Tyson’s water stewardship policy
During the 2017 fiscal year, Tyson operated 36 full-treatment and 55 pretreatment wastewater facilities in North America. The majority of the water it uses in direct operations is treated and returned to the environment. Technology and reclamation systems are in place to conserve water, as Tyson aims to reduce water usage by 12% by 2020.
Water management is now a business imperative
FAIRR has analysed a variety of risk factors relating to the livestock industry and, across the board, found a lack of transparency and disclosure.
Investors are now mobilising on water, specifically because they see it as an operational risk for the sector. New Zealand, one of the world’s largest dairy exporters, has seen a series of clashes between communities and the dairy industry over water pollution. Communities have opposed large irrigation schemes to expand dairy production, principally due to concerns over polluted waterways. In August 2017, legislators scrapped plans to build a $330m dam in the Hawke’s Bay area after vocal opposition to the dam’s role in expanding dairy production.

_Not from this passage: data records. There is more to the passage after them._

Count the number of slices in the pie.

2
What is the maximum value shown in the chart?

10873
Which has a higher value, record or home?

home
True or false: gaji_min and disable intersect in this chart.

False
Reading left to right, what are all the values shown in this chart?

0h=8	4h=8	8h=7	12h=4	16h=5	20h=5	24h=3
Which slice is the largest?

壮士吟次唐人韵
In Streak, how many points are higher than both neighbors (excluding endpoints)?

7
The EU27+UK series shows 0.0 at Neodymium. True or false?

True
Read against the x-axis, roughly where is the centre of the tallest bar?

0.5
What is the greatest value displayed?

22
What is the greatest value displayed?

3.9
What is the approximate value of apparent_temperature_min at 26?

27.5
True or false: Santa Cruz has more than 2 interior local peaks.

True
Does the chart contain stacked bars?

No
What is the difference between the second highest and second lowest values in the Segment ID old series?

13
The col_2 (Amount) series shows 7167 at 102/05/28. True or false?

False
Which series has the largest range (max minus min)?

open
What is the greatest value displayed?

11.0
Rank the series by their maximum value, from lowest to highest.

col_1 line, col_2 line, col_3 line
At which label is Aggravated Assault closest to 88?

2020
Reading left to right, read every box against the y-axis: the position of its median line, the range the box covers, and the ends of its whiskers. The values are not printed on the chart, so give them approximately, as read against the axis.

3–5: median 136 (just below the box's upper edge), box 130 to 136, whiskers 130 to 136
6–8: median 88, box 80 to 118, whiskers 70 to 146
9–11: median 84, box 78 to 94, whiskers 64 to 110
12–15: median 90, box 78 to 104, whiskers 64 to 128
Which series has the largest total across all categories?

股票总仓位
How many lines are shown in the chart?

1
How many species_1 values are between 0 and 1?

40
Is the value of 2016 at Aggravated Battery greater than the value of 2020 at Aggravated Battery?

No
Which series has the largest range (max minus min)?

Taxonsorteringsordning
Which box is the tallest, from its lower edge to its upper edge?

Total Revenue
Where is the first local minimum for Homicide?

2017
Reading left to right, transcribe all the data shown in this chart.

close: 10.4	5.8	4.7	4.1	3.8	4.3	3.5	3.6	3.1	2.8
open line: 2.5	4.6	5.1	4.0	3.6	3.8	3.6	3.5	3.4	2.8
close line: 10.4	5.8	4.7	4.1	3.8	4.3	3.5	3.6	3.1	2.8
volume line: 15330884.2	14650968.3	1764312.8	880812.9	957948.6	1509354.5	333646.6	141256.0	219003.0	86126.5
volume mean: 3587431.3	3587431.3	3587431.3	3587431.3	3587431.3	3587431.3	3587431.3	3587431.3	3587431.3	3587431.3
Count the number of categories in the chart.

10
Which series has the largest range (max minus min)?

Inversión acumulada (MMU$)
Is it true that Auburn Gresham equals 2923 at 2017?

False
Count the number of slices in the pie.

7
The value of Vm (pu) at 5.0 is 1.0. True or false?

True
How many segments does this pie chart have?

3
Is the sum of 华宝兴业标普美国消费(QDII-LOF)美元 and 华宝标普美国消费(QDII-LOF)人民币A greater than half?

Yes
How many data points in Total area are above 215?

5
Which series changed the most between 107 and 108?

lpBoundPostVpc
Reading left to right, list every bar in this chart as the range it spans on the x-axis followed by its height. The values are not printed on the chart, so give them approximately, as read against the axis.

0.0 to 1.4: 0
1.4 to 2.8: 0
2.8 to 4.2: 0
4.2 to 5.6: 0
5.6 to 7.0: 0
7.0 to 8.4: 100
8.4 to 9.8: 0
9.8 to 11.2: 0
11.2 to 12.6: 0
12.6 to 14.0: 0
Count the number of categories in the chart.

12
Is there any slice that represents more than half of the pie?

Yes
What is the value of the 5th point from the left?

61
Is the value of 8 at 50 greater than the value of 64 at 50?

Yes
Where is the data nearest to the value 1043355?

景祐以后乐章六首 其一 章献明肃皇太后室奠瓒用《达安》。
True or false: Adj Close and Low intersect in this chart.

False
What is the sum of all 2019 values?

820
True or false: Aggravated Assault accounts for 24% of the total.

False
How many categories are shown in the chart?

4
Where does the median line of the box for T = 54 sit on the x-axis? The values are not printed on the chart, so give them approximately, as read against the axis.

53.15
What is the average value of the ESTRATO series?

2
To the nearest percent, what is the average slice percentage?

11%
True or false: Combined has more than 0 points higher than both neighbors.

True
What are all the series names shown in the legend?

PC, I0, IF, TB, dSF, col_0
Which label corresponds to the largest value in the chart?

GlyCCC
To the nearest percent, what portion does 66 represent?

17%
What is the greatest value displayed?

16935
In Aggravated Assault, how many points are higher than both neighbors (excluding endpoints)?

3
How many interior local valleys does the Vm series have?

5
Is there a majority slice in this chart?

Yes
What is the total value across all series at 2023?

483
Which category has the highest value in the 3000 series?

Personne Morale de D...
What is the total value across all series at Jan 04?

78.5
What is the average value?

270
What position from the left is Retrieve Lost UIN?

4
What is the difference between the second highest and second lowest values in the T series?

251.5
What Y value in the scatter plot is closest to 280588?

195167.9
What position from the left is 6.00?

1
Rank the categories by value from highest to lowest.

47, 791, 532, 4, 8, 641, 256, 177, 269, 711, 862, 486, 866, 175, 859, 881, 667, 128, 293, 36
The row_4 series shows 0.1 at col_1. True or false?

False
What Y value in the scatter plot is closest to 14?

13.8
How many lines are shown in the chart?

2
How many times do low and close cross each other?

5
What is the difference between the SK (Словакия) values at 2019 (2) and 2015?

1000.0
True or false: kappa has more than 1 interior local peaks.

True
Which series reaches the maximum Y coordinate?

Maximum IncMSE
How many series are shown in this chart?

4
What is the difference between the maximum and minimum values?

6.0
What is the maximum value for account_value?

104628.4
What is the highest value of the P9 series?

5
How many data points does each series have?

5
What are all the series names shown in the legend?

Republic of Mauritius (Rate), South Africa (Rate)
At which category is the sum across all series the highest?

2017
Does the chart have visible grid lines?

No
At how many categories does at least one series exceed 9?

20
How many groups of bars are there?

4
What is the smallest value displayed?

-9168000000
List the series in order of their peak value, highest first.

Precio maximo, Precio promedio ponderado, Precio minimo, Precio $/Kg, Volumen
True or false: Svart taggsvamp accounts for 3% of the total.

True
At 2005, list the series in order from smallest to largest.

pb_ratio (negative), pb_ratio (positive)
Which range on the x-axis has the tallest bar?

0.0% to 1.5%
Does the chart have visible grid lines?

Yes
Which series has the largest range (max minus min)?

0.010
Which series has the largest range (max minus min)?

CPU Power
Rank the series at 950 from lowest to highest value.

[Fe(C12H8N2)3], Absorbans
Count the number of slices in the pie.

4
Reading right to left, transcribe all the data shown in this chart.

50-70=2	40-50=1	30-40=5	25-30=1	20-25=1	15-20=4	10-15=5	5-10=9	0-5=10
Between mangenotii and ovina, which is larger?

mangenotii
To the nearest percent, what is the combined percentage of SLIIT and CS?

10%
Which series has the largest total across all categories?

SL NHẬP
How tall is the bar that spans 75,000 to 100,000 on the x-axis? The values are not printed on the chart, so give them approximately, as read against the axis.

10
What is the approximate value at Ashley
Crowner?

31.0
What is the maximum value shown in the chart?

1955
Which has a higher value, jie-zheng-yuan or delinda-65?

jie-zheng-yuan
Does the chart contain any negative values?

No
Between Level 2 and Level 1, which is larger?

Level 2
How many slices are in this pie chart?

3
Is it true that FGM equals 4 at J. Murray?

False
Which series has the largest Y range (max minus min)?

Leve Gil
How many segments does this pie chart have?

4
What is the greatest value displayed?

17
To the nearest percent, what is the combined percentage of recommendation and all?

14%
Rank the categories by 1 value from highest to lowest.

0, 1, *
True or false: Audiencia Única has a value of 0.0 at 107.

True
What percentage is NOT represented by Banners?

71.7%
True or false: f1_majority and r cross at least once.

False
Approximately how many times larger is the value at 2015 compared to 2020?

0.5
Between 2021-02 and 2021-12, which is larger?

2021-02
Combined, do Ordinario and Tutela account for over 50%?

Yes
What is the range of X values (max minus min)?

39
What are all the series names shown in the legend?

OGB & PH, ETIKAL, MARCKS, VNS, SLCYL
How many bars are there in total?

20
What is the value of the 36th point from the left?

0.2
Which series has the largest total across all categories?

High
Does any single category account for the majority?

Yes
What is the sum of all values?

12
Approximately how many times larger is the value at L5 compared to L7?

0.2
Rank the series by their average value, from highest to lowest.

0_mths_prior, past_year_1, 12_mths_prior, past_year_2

Meanwhile, in Iowa, advocacy groups and politicians have pushed for a moratorium on creating or expanding animal feeding operations until the state’s impaired waterways shrink from 750 to 100.
Pollution is not the only concern. Agriculture is responsible for around 92% of the human water footprint, and livestock production accounts for nearly one-third of that use. On a per gram of protein basis, beef’s water footprint is six times that of pulses, while milk, eggs and poultry are around 1.5 times more. Given these impacts, it is little wonder that companies like Tyson and Cargill are looking to diversify their portfolios through investments in alternative and more sustainable sources of protein: Tyson has a 5% stake in Beyond Meat, a plant-based meats company; and both Cargill and Tyson have invested in Memphis Meats, a start-up that produces real meat directly from animal cells, without animals. Without proper management and a more diversified portfolio, livestock companies not only face a future of supply chain disruptions, they are also contributing to water scarcity worldwide.
Investor engagement can drive better water management
In 2016, Ceres and fellow non-profit body ICCR (the Interfaith Centre on Corporate Responsibility), backed by an investor coalition of $1.2 trillion, urged Cargill, JBS, Perdue Farms and Smithfield Foods, four of the largest producers in the meat industry, to undertake risk assessments on water quality. Since then, Perdue has invested $68m to launch a large-scale poultry litter recycling operation to prevent nutrient pollution, and expanded this with an additional $12m in 2017. Smithfield Foods has set soil policies to reduce nitrate pollution from feed inputs, and is lending equipment to growers to identify real-time fertiliser needs free of charge.
As Tyson’s AGM approaches, the firm will be under scrutiny to see how they respond to shareholders. Investor support for the water resolution has slowly crept up over two years, from nearly 12% in 2016 to 15% in 2017. It remains to be seen if and when livestock’s investors will reach their own ‘tipping point’ on this issue. For Tyson and its peers, it’s a useful wake-up call from the capital markets to manage risks that are slowly eroding their licence to operate.
Aarti Ramachandran is head of research and corporate engagement at investor network FAIRR.